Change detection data
--------------------------------------------------
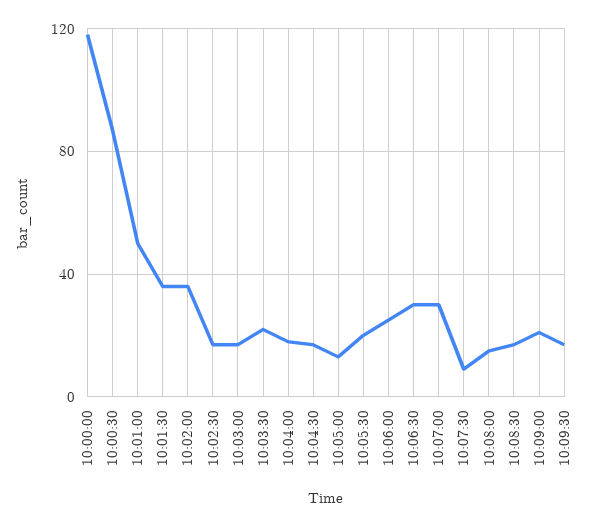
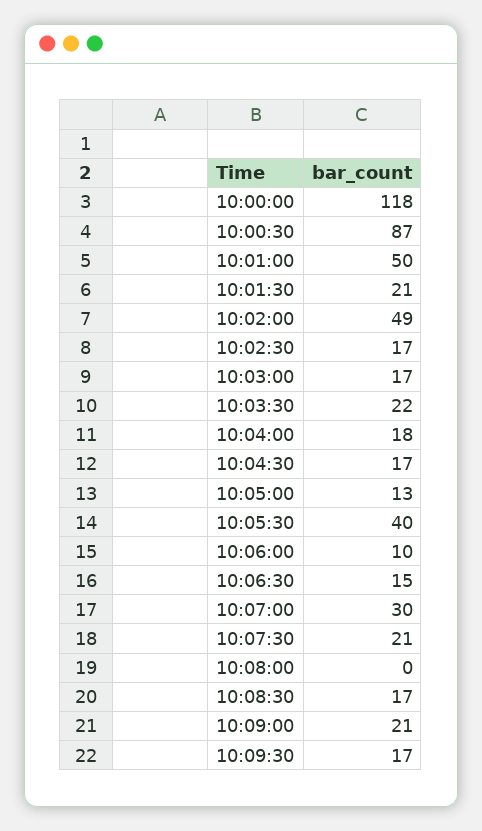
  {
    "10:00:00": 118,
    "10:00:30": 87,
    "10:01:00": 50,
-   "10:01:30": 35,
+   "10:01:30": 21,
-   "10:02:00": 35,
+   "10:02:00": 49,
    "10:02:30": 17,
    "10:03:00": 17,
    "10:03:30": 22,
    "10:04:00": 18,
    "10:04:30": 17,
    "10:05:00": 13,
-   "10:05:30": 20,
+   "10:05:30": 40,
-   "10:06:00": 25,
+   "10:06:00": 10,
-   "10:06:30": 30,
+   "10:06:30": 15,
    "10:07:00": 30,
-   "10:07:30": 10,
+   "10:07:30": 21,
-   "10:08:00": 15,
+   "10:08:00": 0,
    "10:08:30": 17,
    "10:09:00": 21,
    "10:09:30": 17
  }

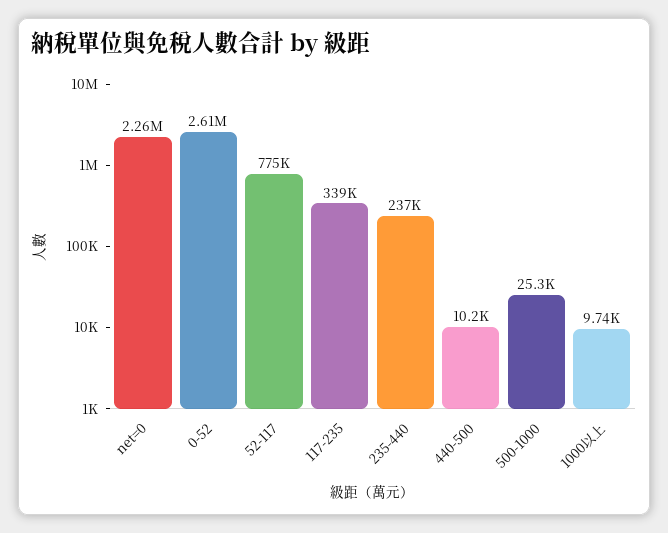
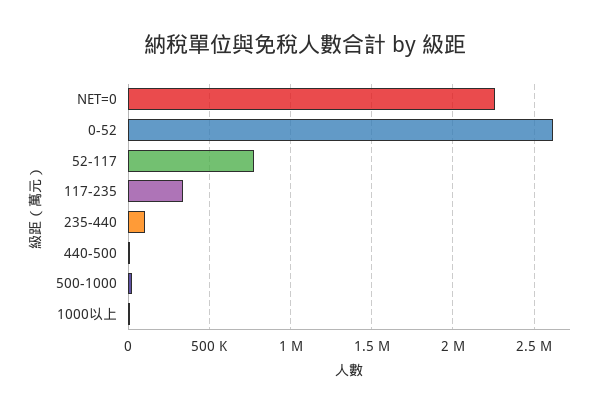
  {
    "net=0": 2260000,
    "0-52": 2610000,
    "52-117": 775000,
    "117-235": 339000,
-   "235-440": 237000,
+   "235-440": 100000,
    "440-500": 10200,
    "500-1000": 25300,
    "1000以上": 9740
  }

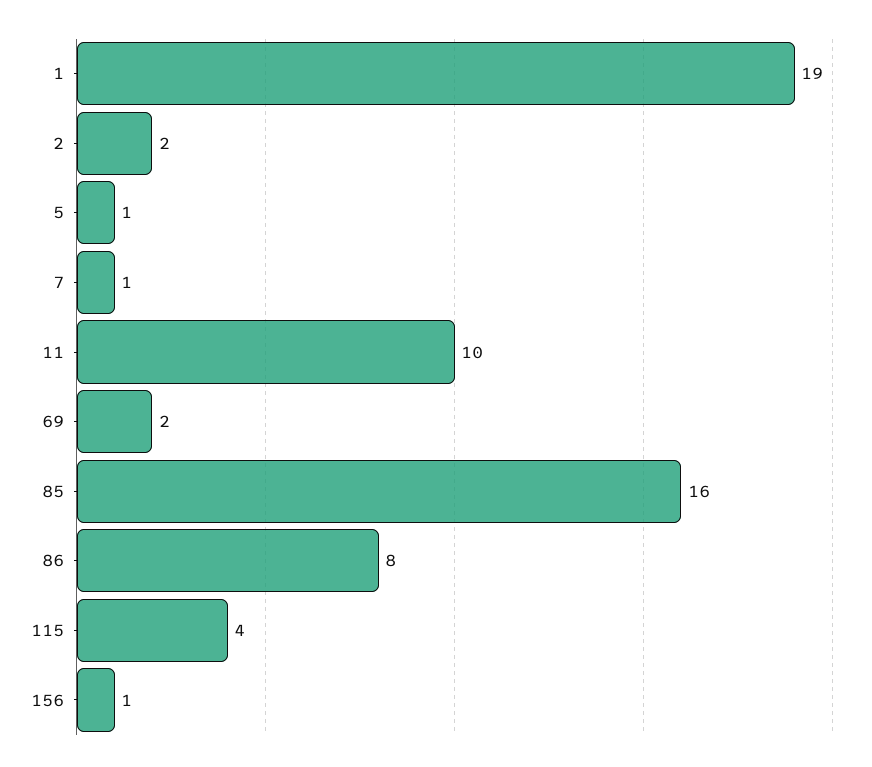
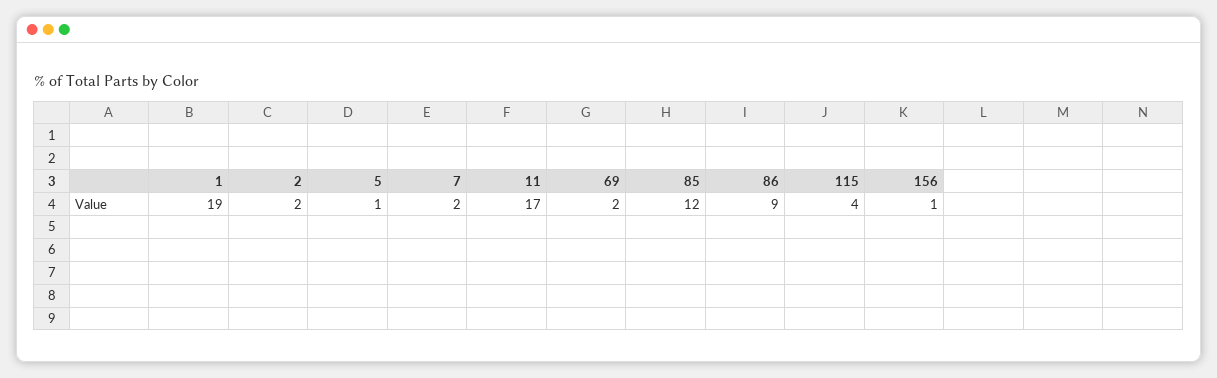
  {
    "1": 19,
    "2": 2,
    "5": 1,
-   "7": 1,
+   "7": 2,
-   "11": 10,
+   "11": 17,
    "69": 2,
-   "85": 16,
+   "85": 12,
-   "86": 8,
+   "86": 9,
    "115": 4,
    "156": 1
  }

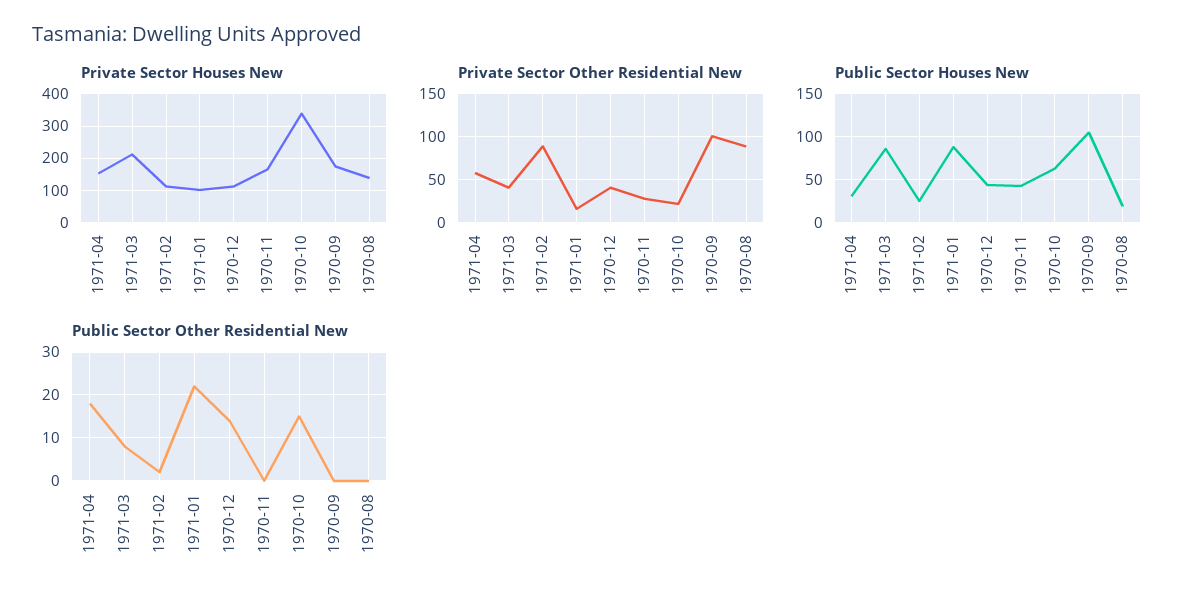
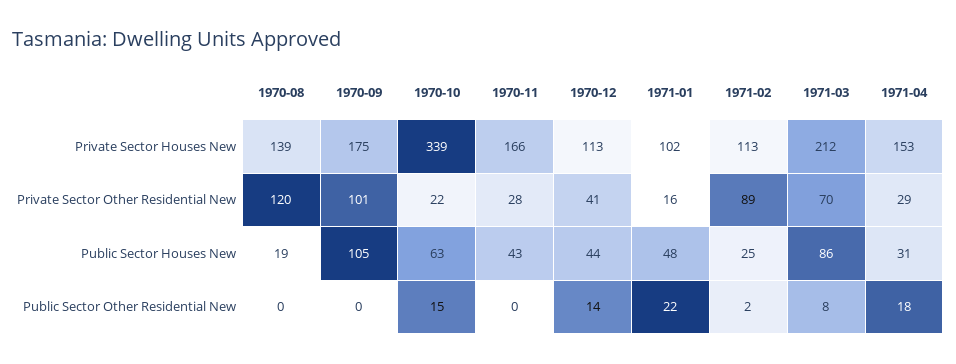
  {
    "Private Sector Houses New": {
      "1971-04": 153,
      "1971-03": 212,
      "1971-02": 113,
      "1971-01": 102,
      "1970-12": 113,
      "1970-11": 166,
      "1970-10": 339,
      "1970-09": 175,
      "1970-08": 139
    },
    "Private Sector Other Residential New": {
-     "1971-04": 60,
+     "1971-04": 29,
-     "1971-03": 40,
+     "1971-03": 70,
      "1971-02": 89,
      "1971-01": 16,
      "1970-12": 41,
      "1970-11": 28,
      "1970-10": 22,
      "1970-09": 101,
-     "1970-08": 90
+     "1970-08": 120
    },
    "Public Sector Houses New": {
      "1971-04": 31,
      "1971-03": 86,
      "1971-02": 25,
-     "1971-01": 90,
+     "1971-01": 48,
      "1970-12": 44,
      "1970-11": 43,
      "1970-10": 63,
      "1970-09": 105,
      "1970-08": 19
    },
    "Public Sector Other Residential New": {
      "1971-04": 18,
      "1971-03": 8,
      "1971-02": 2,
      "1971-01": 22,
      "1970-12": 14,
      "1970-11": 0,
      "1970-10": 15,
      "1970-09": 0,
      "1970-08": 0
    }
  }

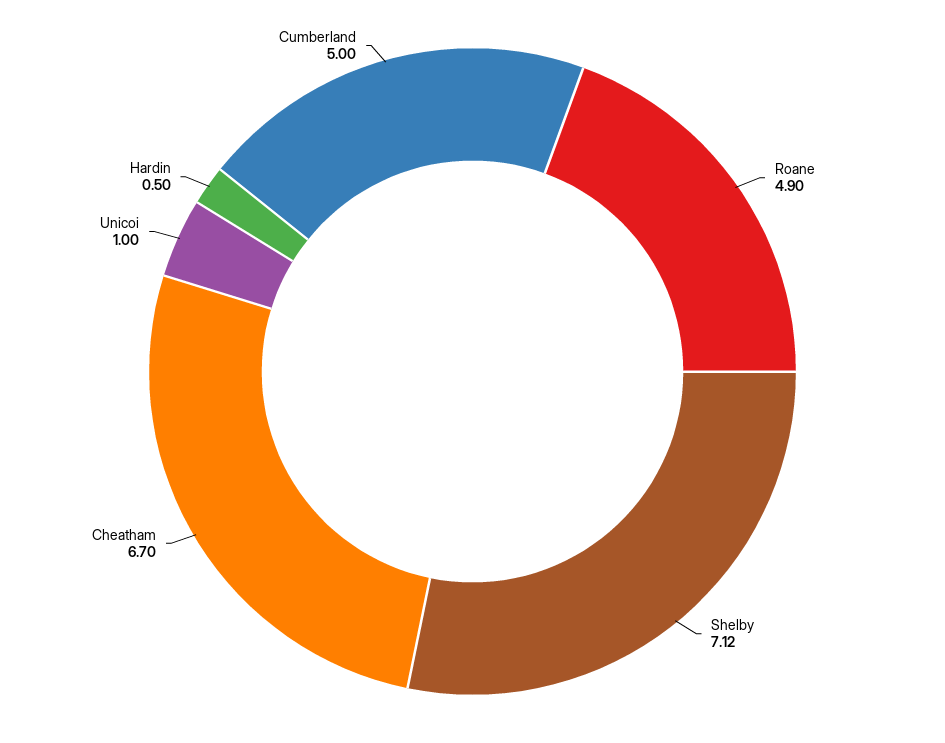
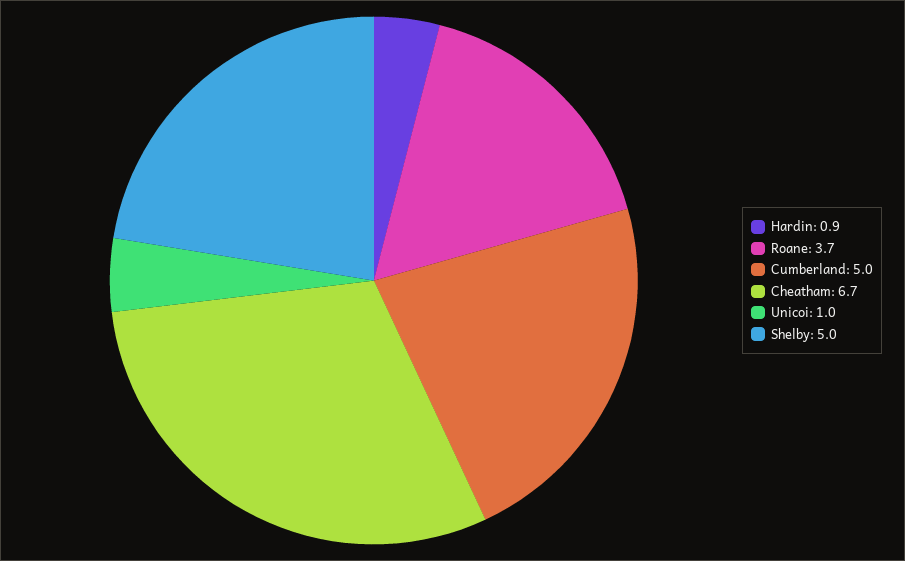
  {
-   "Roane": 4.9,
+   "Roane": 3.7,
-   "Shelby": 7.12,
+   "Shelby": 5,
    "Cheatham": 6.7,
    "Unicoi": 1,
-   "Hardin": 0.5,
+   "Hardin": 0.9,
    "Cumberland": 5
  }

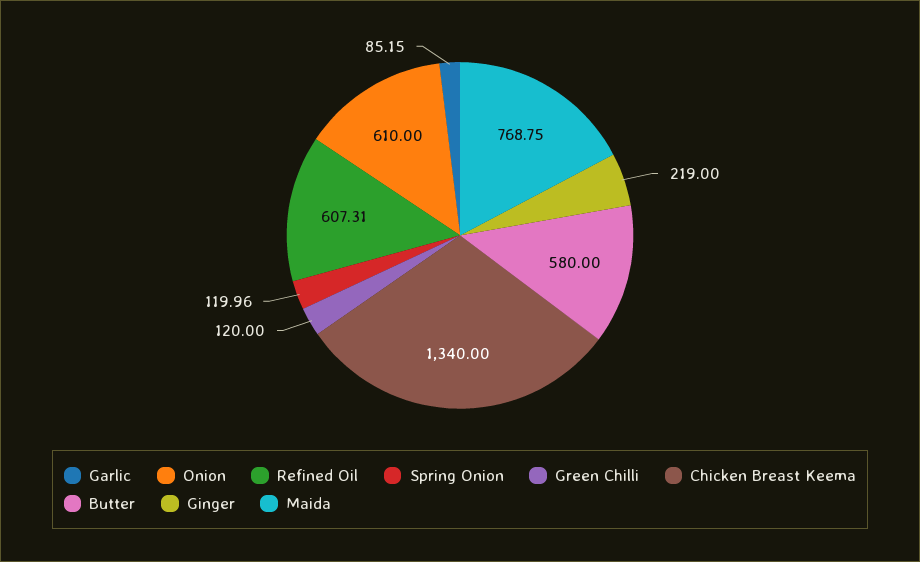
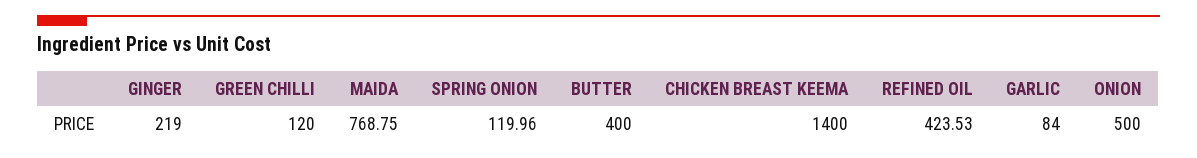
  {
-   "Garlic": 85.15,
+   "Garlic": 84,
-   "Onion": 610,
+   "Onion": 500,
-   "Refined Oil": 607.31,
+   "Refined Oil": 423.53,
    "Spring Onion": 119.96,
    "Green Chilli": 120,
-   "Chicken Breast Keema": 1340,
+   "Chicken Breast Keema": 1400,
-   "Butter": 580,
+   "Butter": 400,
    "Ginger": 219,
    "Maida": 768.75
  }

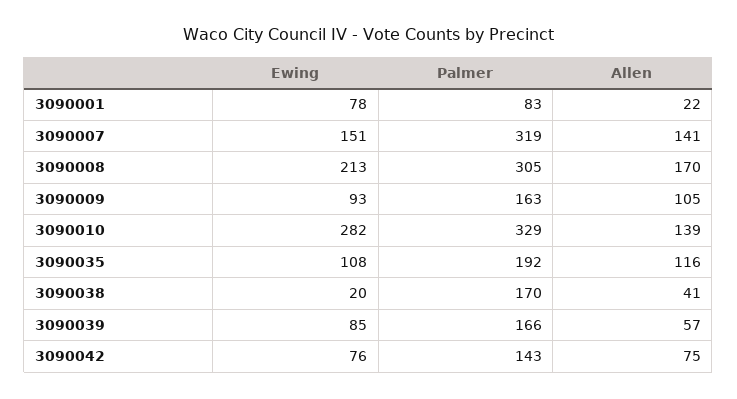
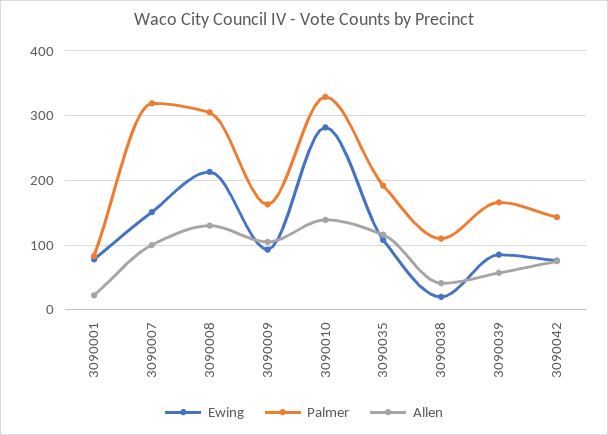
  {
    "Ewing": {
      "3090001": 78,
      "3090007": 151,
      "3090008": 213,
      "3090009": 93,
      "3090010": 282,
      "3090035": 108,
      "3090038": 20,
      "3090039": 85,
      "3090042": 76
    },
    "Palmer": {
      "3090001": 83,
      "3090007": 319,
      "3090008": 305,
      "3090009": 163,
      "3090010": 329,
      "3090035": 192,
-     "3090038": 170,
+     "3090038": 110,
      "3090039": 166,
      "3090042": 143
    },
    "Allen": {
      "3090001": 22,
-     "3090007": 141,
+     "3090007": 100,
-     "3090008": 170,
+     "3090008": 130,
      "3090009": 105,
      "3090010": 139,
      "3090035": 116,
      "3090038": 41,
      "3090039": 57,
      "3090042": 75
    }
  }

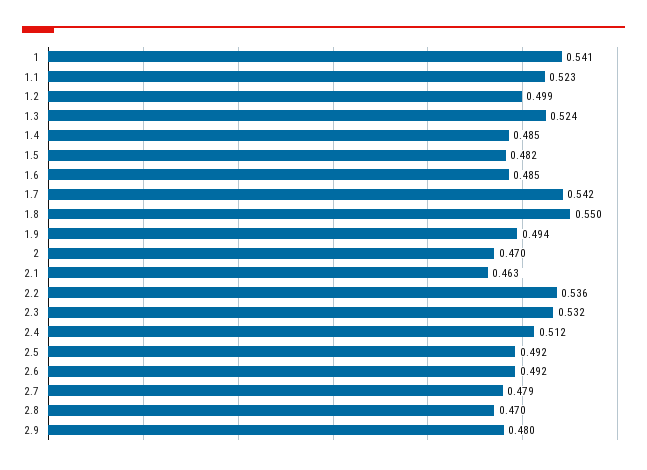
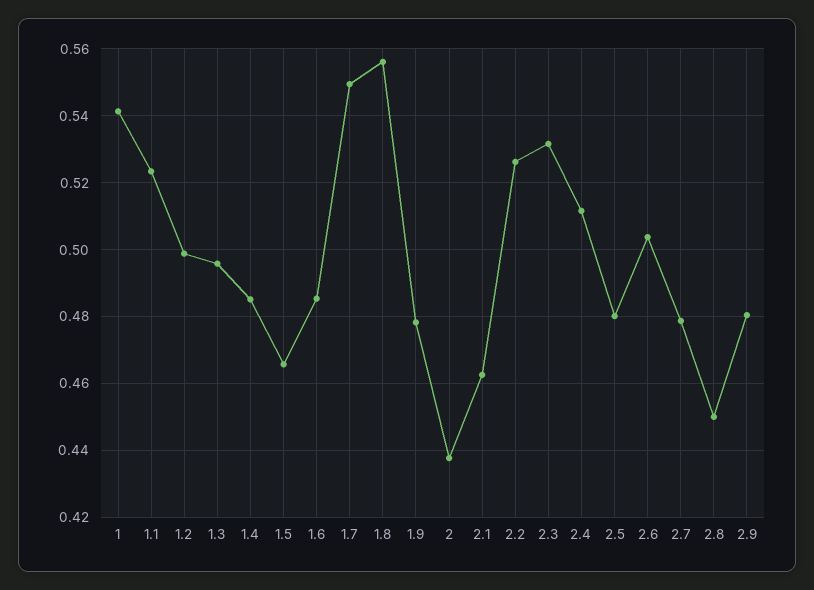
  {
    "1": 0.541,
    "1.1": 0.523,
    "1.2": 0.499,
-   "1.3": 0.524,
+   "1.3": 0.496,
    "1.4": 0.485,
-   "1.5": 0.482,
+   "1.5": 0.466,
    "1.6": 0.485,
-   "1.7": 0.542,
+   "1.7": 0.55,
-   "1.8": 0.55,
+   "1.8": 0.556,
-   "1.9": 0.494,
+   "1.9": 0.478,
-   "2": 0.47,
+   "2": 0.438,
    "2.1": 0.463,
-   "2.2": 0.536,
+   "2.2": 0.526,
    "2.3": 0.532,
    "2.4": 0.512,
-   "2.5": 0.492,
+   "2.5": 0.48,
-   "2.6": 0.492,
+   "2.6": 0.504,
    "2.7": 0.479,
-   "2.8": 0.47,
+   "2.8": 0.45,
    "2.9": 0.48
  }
--------------------------------------------------
EXERCISE:
Of all the lines in the records, how many have the word "Breast"? Write only the number.

SOLVED EXERCISE:
2